WHAT THE EXERCISE ASKS. Please extract every line of the material below that contains the word "rangeland", matching its case exactly.

╭─ RECORDS TO USE

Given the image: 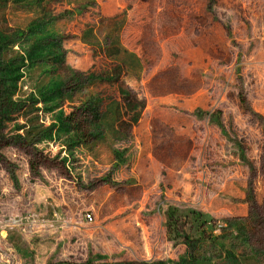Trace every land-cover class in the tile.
Returning a JSON list of instances; mask_svg holds the SVG:
<instances>
[{
	"label": "rangeland",
	"instance_id": "rangeland-1",
	"mask_svg": "<svg viewBox=\"0 0 264 264\" xmlns=\"http://www.w3.org/2000/svg\"><path fill=\"white\" fill-rule=\"evenodd\" d=\"M31 26L0 53V264H264V0H0L1 35ZM47 34L63 61L22 62Z\"/></svg>",
	"mask_w": 264,
	"mask_h": 264
},
{
	"label": "trees",
	"instance_id": "trees-1",
	"mask_svg": "<svg viewBox=\"0 0 264 264\" xmlns=\"http://www.w3.org/2000/svg\"><path fill=\"white\" fill-rule=\"evenodd\" d=\"M18 1H30L35 5H40L43 0H15ZM32 4V3H31ZM40 30V26L36 27H27L25 31L20 30L16 31L13 36H4L0 34V53L1 50L7 45L11 43H15L17 38L23 37L24 35H30ZM54 52H58L57 56L61 58L63 61L64 49L61 44V37L58 35L47 34L37 38L34 42H32L28 48L25 50V54L20 57V60L24 62L25 60L28 62H36L39 60H43L45 58L51 57ZM83 80L87 81L88 79H95V75L92 74V71L86 72L82 74ZM20 74L18 73V66L16 62V58H10L7 60H3L0 56V98L5 103V109L3 110L1 118L9 119V105L11 103V97L15 92V88L17 85V80L19 79ZM104 79H106L104 77ZM108 80L116 81L118 78H108ZM63 83H57L56 81H51L50 83L43 85L39 89V94L43 100L51 99L57 94H61L63 91ZM240 102L244 106L247 105V101L243 94H239ZM95 119H98L96 115ZM61 125L70 126L71 122H74L73 116L68 114L67 116H63L58 119ZM14 138L13 136L0 134V149L2 145L9 143L10 139ZM115 156L118 155V151H115ZM1 157V156H0ZM239 225V224H238ZM240 230L241 227L237 226ZM198 244H190L188 246L194 249ZM220 248L222 249V253L224 255L223 259L227 264H238L237 256L233 253V248L228 247L225 243L220 244ZM99 257V256H98ZM99 258H102L101 256ZM204 260H208L206 258H198L195 254H193V250L189 251L187 257L183 258L181 262L177 264H203ZM48 264H72L67 261H60L58 263L49 262ZM81 264H166L165 261L155 260V261H108L103 260L95 262V260L90 255L87 257L85 261Z\"/></svg>",
	"mask_w": 264,
	"mask_h": 264
},
{
	"label": "built area",
	"instance_id": "built-area-1",
	"mask_svg": "<svg viewBox=\"0 0 264 264\" xmlns=\"http://www.w3.org/2000/svg\"><path fill=\"white\" fill-rule=\"evenodd\" d=\"M86 217H87L88 220H91L93 218L91 213H87Z\"/></svg>",
	"mask_w": 264,
	"mask_h": 264
}]
</instances>
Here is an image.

╰─

OUTPUT FOR THIS TASK.
	"label": "rangeland",
	"instance_id": "rangeland-1",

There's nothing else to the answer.